**Task to complete**
Render the lines of the data below as a JSON list of strings, one string per line and no blank lines, starting at the line containing "scientific name: Scolops sulcipes" and ending at the line containing "genus: Lallemantia", with both of those lines included.

**Records supplied**
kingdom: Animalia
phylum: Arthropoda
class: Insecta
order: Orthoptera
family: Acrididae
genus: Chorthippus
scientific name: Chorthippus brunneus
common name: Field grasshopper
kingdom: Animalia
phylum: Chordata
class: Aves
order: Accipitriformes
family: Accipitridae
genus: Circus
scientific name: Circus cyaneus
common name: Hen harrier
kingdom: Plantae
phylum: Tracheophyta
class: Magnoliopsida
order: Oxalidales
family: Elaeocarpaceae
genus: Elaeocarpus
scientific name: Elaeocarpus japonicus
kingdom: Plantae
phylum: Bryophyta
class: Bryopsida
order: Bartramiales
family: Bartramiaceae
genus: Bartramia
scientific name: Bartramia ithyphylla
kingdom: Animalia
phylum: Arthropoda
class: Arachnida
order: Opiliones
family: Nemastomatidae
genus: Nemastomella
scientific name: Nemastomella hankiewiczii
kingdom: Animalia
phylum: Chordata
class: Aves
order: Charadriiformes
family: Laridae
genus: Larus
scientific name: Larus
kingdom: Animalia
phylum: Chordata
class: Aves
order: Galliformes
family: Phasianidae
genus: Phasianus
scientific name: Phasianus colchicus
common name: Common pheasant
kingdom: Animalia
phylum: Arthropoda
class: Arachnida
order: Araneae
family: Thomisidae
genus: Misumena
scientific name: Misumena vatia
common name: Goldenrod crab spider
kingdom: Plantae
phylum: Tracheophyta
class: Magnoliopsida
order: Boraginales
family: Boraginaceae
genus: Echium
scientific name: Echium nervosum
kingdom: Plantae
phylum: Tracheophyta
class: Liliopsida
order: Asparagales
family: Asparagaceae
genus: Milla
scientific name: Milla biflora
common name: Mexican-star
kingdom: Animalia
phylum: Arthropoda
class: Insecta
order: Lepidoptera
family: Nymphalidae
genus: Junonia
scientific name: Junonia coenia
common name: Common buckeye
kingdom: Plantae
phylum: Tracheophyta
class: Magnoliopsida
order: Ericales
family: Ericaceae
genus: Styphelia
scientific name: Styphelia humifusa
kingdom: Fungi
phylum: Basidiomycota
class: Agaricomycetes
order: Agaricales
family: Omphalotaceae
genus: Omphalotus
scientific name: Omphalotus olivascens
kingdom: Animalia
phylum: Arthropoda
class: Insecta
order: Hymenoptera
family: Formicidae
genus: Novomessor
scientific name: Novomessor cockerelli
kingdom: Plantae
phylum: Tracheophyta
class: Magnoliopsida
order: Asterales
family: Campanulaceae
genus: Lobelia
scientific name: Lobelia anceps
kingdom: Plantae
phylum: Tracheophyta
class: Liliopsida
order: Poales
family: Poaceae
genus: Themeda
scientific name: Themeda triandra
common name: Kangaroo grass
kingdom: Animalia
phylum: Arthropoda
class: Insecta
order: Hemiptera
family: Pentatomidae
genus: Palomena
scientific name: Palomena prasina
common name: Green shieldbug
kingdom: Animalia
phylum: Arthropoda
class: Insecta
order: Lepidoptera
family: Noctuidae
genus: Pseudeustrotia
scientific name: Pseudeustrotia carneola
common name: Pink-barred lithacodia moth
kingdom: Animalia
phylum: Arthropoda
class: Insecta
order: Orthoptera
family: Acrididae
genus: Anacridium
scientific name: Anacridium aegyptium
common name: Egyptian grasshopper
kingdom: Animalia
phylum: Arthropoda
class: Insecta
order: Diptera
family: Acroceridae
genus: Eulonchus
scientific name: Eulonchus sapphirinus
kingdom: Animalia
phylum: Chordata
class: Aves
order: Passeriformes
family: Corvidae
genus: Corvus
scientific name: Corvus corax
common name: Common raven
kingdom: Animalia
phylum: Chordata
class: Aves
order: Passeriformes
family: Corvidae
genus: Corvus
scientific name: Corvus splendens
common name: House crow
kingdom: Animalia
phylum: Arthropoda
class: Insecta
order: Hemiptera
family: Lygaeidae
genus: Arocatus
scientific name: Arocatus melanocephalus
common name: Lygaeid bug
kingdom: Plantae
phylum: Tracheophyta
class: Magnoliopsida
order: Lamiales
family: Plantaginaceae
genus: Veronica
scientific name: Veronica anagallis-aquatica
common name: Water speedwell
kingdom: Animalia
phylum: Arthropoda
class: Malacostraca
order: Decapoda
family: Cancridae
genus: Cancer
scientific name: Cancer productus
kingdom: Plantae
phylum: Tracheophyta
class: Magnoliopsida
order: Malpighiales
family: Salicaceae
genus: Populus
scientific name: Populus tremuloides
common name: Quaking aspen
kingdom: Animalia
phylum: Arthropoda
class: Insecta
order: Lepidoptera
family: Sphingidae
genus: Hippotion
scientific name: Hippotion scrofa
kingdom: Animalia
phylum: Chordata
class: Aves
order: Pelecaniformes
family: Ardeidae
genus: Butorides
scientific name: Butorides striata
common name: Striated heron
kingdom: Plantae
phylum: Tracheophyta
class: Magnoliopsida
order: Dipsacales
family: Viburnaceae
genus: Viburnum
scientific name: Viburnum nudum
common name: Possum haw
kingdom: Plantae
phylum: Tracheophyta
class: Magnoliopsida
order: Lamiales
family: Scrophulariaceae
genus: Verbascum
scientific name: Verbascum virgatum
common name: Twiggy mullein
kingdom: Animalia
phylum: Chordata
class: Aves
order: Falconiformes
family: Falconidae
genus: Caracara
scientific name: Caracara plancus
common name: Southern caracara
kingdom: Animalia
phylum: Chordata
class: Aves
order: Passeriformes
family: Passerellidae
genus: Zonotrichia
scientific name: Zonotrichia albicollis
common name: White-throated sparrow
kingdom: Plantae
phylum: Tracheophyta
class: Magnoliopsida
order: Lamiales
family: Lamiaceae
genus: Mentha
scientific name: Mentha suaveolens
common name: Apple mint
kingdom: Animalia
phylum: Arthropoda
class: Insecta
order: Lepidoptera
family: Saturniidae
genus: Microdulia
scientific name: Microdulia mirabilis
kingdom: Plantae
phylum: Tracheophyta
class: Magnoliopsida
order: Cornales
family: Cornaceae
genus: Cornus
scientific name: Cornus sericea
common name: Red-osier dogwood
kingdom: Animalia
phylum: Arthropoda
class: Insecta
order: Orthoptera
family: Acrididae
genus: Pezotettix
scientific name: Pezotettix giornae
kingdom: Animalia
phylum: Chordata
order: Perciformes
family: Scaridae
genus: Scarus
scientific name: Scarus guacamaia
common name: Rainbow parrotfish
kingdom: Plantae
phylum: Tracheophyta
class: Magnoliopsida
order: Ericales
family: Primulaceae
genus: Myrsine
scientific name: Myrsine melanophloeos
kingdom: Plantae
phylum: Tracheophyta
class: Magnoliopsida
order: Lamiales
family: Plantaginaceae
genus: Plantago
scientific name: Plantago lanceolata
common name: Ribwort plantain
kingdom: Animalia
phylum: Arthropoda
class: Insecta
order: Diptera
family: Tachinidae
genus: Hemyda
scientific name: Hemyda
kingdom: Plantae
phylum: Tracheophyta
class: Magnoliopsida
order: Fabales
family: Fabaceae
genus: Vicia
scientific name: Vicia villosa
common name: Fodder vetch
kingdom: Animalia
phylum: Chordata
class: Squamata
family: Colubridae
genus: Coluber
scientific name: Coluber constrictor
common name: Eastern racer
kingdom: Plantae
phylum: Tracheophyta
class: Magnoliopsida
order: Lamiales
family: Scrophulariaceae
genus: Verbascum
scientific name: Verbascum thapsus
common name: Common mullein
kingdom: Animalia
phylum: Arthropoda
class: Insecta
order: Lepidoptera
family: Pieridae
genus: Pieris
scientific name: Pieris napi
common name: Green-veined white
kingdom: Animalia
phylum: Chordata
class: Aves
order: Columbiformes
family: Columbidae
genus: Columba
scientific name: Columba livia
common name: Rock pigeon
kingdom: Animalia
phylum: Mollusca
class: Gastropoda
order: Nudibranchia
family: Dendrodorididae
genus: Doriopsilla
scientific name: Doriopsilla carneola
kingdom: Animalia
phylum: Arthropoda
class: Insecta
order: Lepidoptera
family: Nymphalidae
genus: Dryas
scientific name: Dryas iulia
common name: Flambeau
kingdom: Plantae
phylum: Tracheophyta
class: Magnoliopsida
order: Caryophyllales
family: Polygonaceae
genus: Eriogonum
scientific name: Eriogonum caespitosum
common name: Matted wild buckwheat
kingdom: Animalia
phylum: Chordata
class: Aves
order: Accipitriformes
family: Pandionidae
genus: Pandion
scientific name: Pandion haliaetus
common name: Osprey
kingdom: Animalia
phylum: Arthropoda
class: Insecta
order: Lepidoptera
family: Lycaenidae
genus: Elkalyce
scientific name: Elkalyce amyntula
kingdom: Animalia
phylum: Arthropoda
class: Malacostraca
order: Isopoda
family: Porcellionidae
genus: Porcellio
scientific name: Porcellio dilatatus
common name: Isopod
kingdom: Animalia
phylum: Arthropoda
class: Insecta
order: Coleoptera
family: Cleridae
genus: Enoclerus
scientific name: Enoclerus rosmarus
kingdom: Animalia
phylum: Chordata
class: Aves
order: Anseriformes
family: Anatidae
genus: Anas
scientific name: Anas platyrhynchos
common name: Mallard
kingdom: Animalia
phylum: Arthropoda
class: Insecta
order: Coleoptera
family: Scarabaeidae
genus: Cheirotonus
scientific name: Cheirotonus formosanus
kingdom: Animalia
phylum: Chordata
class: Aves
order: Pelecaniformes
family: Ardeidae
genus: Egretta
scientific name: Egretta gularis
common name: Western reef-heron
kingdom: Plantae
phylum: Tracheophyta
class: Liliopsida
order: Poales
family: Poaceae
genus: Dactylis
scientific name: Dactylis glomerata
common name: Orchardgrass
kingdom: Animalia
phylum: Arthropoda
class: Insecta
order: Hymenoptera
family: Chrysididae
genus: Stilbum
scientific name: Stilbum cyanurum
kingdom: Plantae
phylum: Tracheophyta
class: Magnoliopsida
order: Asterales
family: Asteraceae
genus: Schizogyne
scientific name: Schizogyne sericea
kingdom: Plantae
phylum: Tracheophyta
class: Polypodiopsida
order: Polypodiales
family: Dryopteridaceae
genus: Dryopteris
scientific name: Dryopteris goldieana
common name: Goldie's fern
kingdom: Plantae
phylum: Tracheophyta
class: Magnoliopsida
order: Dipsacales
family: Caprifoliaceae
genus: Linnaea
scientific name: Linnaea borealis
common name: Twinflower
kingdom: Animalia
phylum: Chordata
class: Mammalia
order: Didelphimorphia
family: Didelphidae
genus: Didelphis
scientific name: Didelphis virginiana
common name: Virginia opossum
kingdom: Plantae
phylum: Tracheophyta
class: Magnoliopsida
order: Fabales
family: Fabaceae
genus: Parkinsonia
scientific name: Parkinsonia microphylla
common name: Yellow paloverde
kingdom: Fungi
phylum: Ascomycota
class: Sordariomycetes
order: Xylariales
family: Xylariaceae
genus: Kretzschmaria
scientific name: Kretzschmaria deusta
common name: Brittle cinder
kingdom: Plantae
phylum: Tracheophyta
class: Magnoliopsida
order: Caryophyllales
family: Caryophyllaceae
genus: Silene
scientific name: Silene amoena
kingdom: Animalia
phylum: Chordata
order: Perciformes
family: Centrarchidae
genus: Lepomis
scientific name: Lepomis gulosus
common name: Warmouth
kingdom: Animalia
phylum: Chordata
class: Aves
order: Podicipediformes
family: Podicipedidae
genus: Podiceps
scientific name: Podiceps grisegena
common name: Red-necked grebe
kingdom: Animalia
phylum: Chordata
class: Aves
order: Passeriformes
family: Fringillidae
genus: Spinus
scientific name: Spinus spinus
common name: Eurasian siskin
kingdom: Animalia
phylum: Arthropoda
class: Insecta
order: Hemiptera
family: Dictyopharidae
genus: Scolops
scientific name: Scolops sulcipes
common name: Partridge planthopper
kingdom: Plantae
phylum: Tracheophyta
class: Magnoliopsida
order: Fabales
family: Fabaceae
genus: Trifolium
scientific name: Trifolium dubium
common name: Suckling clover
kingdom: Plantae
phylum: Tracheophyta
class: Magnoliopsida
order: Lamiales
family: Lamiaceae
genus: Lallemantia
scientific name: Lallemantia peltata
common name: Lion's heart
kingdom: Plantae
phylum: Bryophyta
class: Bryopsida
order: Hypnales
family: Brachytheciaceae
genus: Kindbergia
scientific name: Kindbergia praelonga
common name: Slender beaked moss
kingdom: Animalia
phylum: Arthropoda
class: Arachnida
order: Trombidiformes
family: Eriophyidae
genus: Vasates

**Result**
[
  "scientific name: Scolops sulcipes",
  "common name: Partridge planthopper",
  "kingdom: Plantae",
  "phylum: Tracheophyta",
  "class: Magnoliopsida",
  "order: Fabales",
  "family: Fabaceae",
  "genus: Trifolium",
  "scientific name: Trifolium dubium",
  "common name: Suckling clover",
  "kingdom: Plantae",
  "phylum: Tracheophyta",
  "class: Magnoliopsida",
  "order: Lamiales",
  "family: Lamiaceae",
  "genus: Lallemantia"
]